The members of the reading group are all intelligent and educated, professional women but, from the questions they asked me, I noticed there were some gaps in their knowledge. They wanted information on the Belle Époque and the Dreyfus Affair and they were uncertain about several events in French history. Based on the questions I had been asked, I therefore wrote a few essays on the background information a modern reader needs in order to better enjoy and appreciate Proust.

Within a couple of years I had created a manuscript which I entitled ‘Proust for Everybody: Everything you wanted to know about Proust but never dared ask.” I then tried to find a publisher but nobody was interested. Nobody would even read it; so the manuscript just sat in a drawer, to be taken out once a year for the February Book Group meeting.

Then somebody suggested self-publishing.

Slightly nervous and apprehensive I decided to just publish the ‘Who’s Who’ section of my work as I could see that was the most useful and potentially valuable section and within a few weeks I was able to proudly show my friends ‘Who’s Who in Proust’ by Patrick Alexander. It was a skinny little thing, more like a pamphlet, but it was a book nonetheless.
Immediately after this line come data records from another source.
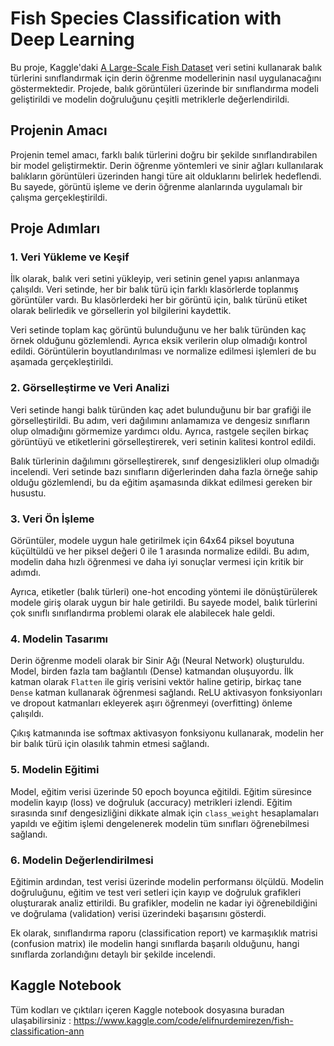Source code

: # Fish Species Classification with Deep Learning

Bu proje, Kaggle'daki [A Large-Scale Fish Dataset](https://www.kaggle.com/datasets/crowww/a-large-scale-fish-dataset) veri setini kullanarak balık türlerini sınıflandırmak için derin öğrenme modellerinin nasıl uygulanacağını göstermektedir. Projede, balık görüntüleri üzerinde bir sınıflandırma modeli geliştirildi ve modelin doğruluğunu çeşitli metriklerle değerlendirildi. 

## Projenin Amacı

Projenin temel amacı, farklı balık türlerini doğru bir şekilde sınıflandırabilen bir model geliştirmektir. Derin öğrenme yöntemleri ve sinir ağları kullanılarak balıkların görüntüleri üzerinden hangi türe ait olduklarını belirlek hedeflendi. Bu sayede, görüntü işleme ve derin öğrenme alanlarında uygulamalı bir çalışma gerçekleştirildi.

## Proje Adımları

### 1. Veri Yükleme ve Keşif

İlk olarak, balık veri setini yükleyip, veri setinin genel yapısı anlanmaya çalışıldı. Veri setinde, her bir balık türü için farklı klasörlerde toplanmış görüntüler vardı. Bu klasörlerdeki her bir görüntü için, balık türünü etiket olarak belirledik ve görsellerin yol bilgilerini kaydettik.

Veri setinde toplam kaç görüntü bulunduğunu ve her balık türünden kaç örnek olduğunu gözlemlendi. Ayrıca eksik verilerin olup olmadığı kontrol edildi. Görüntülerin boyutlandırılması ve normalize edilmesi işlemleri de bu aşamada gerçekleştirildi.

### 2. Görselleştirme ve Veri Analizi

Veri setinde hangi balık türünden kaç adet bulunduğunu bir bar grafiği ile görselleştirildi. Bu adım, veri dağılımını anlamamıza ve dengesiz sınıfların olup olmadığını görmemize yardımcı oldu. Ayrıca, rastgele seçilen birkaç görüntüyü ve etiketlerini görselleştirerek, veri setinin kalitesi kontrol edildi.

Balık türlerinin dağılımını görselleştirerek, sınıf dengesizlikleri olup olmadığı incelendi. Veri setinde bazı sınıfların diğerlerinden daha fazla örneğe sahip olduğu gözlemlendi, bu da eğitim aşamasında dikkat edilmesi gereken bir husustu.

### 3. Veri Ön İşleme

Görüntüler, modele uygun hale getirilmek için 64x64 piksel boyutuna küçültüldü ve her piksel değeri 0 ile 1 arasında normalize edildi. Bu adım, modelin daha hızlı öğrenmesi ve daha iyi sonuçlar vermesi için kritik bir adımdı.

Ayrıca, etiketler (balık türleri) one-hot encoding yöntemi ile dönüştürülerek modele giriş olarak uygun bir hale getirildi. Bu sayede model, balık türlerini çok sınıflı sınıflandırma problemi olarak ele alabilecek hale geldi.

### 4. Modelin Tasarımı

Derin öğrenme modeli olarak bir Sinir Ağı (Neural Network) oluşturuldu. Model, birden fazla tam bağlantılı (Dense) katmandan oluşuyordu. İlk katman olarak `Flatten` ile giriş verisini vektör haline getirip, birkaç tane `Dense` katman kullanarak öğrenmesi sağlandı. ReLU aktivasyon fonksiyonları ve dropout katmanları ekleyerek aşırı öğrenmeyi (overfitting) önleme çalışıldı.

Çıkış katmanında ise softmax aktivasyon fonksiyonu kullanarak, modelin her bir balık türü için olasılık tahmin etmesi sağlandı.

### 5. Modelin Eğitimi

Model, eğitim verisi üzerinde 50 epoch boyunca eğitildi. Eğitim süresince modelin kayıp (loss) ve doğruluk (accuracy) metrikleri izlendi. Eğitim sırasında sınıf dengesizliğini dikkate almak için `class_weight` hesaplamaları yapıldı ve eğitim işlemi dengelenerek modelin tüm sınıfları öğrenebilmesi sağlandı.

### 6. Modelin Değerlendirilmesi

Eğitimin ardından, test verisi üzerinde modelin performansı ölçüldü. Modelin doğruluğunu, eğitim ve test veri setleri için kayıp ve doğruluk grafikleri oluşturarak analiz ettirildi. Bu grafikler, modelin ne kadar iyi öğrenebildiğini ve doğrulama (validation) verisi üzerindeki başarısını gösterdi.

Ek olarak, sınıflandırma raporu (classification report) ve karmaşıklık matrisi (confusion matrix) ile modelin hangi sınıflarda başarılı olduğunu, hangi sınıflarda zorlandığını detaylı bir şekilde incelendi.

## Kaggle Notebook

Tüm kodları ve çıktıları içeren Kaggle notebook dosyasına buradan ulaşabilirsiniz : https://www.kaggle.com/code/elifnurdemirezen/fish-classification-ann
I then realized I should have published the whole manuscript rather than split it into sections and so I sent the complete manuscript, with maps and more ambitious cover-art, to a self-publishing house which is part of Amazon, and again I was delighted with the result.

My original goal was just to produce a book for the reading group and which I could show friends in order to explain my strange obsession. If I ever got my investment back I would have been more than satisfied. In the event I quadrupled my investment many times over.

All my sales are done online through Amazon and marketing is simple word of mouth. I do nothing. Somebody showed my book to a literature professor at Yale and he has now made it a required text. My brother, a history professor at London University, showed it to a Proustian colleague who is also thinking of making it a required text. Another friend showed it to an editor at Random House who then decided to purchase the rights.

I have worked with an editor at Vintage Books for the past 12 months and we have made considerable additions and improvements to my original text. I am delighted with the professionalism that Vintage Books has brought to my modest labor of love. The beautifully designed and illustrated book which is due for release in September 2009 is something of which I am immensely proud and is a true expression of the admiration which I feel for this most sensitive, subtle and comic of writers.